El expresidente entró a las elecciones de manera demoledora. Luego de que sus demandas fueran anuladas en los tribunales, ante las diversas irregularidades practicadas por los fiscales de la operación Lava Jato (que investigó la corrupción multimillonaria en la mayor empresa del país, Petrobras), el líder del Partido de los Trabajadores (PT) siempre apareció en primer lugar en todas las encuestas. En un momento, inclusive parecía que podía ganar la primera vuelta (algo que nunca logró en su carrera política). Todo lo que se necesitaba era igualar a los oponentes.

Lula nunca se enfrentó a un oponente que también tuviera un fuerte apoyo popular (y si, Bolsonaro tiene, especialmente en los rincones rurales, compuesto, según las encuestas, por un 78% de personas que se declaran conservadoras).

Tampoco se ha enfrentado nunca a una máquinaria tan bien aceitada para construir y destruir reputaciones, muchas veces consideradas delictivas por los opositores (las llamadas fakenews en las redes sociales), como la engendrada por uno de los hijos de Bolsonaro, Carlos, discípulo y amigo nada menos que de Stephen Bannon (léase la campaña ganadora de Trump en Estados Unidos).
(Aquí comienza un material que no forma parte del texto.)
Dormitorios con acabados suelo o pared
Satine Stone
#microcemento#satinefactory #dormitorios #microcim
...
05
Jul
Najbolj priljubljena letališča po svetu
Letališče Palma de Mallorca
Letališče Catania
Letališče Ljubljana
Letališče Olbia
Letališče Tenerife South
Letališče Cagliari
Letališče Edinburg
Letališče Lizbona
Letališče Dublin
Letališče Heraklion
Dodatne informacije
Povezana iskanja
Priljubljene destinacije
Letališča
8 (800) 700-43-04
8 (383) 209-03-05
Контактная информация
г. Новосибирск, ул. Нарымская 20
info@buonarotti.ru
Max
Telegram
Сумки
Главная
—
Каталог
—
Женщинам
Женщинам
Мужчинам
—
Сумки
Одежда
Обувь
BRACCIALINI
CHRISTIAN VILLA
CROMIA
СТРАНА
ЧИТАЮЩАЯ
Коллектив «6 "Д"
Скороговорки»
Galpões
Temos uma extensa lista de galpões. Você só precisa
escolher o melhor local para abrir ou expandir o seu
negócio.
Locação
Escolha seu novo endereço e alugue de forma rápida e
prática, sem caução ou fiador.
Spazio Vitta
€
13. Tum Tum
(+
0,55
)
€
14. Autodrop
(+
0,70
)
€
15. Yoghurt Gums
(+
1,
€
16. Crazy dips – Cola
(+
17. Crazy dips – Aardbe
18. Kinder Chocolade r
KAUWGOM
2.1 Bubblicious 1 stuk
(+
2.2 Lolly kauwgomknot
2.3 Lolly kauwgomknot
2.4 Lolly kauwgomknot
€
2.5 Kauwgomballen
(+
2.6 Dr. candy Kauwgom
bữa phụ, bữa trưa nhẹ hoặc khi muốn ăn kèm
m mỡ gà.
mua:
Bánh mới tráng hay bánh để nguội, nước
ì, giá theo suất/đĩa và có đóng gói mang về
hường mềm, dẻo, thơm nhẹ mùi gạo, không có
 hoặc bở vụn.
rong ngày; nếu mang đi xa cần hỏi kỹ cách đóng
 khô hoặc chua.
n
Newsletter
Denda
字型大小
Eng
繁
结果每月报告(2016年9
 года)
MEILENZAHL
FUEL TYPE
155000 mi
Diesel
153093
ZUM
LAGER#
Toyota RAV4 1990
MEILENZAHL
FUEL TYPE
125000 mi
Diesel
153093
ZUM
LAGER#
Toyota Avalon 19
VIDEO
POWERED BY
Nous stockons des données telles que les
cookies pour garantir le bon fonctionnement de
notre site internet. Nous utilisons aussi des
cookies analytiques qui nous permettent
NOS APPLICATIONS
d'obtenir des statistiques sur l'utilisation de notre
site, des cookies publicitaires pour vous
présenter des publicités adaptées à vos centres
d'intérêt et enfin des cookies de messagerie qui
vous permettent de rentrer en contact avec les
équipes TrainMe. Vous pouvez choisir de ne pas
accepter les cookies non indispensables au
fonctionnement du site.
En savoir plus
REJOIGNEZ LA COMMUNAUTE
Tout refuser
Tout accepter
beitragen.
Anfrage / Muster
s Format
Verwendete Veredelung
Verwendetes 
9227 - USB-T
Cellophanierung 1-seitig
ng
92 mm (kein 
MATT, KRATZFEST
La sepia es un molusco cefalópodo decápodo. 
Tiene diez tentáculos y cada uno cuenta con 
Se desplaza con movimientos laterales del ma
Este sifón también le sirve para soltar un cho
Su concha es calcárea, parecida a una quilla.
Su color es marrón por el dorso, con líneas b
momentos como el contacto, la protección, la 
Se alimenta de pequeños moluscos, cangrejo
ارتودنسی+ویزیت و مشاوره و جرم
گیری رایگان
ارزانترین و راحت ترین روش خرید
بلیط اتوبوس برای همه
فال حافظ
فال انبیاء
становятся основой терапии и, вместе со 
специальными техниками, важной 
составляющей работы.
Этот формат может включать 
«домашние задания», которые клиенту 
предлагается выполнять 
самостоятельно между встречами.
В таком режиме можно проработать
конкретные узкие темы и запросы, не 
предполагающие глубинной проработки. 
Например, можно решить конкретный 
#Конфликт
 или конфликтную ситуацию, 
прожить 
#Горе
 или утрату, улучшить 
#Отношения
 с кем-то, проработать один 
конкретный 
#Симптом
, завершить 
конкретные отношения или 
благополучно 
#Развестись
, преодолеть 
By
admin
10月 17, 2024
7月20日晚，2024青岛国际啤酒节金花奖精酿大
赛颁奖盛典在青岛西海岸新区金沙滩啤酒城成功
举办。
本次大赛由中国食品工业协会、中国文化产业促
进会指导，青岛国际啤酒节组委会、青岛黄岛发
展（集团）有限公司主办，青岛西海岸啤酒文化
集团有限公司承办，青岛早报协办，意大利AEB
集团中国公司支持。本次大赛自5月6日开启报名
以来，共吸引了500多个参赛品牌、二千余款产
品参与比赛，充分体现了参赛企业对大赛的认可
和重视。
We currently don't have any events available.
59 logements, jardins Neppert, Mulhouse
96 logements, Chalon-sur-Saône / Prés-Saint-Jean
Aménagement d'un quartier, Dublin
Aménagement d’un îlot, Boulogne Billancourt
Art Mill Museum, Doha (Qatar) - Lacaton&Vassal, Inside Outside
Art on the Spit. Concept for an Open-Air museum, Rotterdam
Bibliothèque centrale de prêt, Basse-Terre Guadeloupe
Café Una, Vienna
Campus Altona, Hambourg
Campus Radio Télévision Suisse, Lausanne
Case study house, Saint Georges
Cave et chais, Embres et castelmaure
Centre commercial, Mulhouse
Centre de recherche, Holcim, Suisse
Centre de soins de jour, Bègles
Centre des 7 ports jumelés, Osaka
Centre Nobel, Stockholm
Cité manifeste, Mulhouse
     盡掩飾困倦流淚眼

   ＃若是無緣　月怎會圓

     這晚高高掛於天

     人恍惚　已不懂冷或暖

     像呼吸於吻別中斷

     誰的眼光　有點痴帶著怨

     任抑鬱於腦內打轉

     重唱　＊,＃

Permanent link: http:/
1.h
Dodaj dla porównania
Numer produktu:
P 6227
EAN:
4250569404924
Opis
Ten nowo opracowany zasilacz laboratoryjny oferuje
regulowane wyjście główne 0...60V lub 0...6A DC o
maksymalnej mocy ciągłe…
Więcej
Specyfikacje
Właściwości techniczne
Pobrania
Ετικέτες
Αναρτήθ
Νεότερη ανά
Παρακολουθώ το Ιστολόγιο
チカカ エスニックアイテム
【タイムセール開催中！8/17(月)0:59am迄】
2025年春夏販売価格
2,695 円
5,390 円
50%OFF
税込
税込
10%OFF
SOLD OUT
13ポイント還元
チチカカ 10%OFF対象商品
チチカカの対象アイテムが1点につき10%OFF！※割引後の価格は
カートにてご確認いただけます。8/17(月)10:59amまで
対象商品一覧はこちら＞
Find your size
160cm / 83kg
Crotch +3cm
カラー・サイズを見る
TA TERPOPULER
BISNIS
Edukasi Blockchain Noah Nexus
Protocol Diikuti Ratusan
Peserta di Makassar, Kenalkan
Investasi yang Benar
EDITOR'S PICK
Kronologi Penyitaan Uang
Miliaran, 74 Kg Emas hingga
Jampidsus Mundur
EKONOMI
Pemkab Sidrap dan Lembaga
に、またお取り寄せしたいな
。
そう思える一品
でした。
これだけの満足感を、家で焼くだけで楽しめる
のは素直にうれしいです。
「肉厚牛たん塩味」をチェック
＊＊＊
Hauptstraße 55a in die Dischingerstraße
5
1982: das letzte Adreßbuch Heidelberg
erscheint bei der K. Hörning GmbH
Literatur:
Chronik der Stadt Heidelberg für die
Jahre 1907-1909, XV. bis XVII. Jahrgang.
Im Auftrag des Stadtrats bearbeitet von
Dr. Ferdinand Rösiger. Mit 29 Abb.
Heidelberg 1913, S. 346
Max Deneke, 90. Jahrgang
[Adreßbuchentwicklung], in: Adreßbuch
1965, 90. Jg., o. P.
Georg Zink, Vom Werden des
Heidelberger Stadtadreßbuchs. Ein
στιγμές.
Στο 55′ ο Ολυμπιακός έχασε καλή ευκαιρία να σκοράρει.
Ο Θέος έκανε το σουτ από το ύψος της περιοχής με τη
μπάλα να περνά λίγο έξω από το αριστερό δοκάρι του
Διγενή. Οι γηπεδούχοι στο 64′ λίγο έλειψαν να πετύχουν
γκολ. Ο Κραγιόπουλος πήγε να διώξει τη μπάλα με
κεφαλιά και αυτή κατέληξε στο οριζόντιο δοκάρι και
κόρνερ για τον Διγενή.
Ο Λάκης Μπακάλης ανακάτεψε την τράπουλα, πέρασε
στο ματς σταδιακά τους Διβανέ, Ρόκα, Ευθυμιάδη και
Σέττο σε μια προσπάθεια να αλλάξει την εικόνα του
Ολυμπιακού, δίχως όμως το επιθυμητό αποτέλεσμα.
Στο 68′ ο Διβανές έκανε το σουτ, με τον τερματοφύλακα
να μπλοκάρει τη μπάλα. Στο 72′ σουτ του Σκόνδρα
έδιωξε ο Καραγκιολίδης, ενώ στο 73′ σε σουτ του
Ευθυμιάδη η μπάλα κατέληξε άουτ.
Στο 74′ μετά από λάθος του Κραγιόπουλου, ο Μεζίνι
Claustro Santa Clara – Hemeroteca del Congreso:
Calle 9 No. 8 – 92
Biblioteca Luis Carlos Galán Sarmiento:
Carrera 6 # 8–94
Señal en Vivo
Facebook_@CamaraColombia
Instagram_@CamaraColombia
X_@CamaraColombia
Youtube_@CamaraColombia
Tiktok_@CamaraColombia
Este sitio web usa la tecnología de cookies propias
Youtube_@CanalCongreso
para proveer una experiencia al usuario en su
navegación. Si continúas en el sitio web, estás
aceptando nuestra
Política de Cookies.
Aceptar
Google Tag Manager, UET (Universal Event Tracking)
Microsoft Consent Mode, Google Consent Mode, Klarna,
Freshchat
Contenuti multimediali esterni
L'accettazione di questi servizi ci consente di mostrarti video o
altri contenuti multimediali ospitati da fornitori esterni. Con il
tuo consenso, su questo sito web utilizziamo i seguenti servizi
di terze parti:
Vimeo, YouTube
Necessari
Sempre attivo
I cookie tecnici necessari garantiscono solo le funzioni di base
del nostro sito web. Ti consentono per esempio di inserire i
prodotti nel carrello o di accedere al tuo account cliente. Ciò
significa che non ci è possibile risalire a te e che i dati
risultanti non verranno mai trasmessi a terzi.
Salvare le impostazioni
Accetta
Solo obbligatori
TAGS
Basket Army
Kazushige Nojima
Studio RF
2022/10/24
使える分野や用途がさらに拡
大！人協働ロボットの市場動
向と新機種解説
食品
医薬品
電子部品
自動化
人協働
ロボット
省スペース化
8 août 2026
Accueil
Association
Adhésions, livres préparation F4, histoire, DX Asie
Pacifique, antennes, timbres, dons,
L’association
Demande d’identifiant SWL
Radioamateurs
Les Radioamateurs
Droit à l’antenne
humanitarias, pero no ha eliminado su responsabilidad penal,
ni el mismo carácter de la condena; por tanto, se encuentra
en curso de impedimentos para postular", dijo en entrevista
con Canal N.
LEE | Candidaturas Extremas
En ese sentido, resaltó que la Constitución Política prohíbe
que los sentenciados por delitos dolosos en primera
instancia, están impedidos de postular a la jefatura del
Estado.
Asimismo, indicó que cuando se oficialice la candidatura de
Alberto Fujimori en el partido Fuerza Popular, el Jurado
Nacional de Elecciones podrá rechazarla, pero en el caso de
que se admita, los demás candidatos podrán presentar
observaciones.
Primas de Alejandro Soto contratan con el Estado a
Lo curioso es que fueron los correligionarios de Lula quienes primero usaron las redes para atacar a los opositores, cuando la ambientalista Marina Silva amenazó con derrotar a Dilma en 2014. Desde entonces, la derecha ha tomado en cuenta las redes, y ha nadado con soltura en ellas, pautando en ellas temas tan relevantes para el futuro del país como el satanismo, los baños unisex y la vestimenta de niñas y niños.

Los miembros del PT no se quedan atrás y también causan revuelo en las redes, explotando la verborragia de Bolsonaro, que, convengamos no es un primor de la diplomacia, y también utilizando posteos en ocasiones éticamente cuestionables.

Y así, el gigante de Sudamérica llega en la recta final de la campaña entre la leyenda del expresidente más popular de la historia, y el mito del hombre que sobrevivió a una puñalada para acabar con la corrupción en el país. Será difícil enfrentar la realidad después de las urnas, cuando Brasil se encuentre con las cuentas para pagar los abusos cometidos y/o prometidos.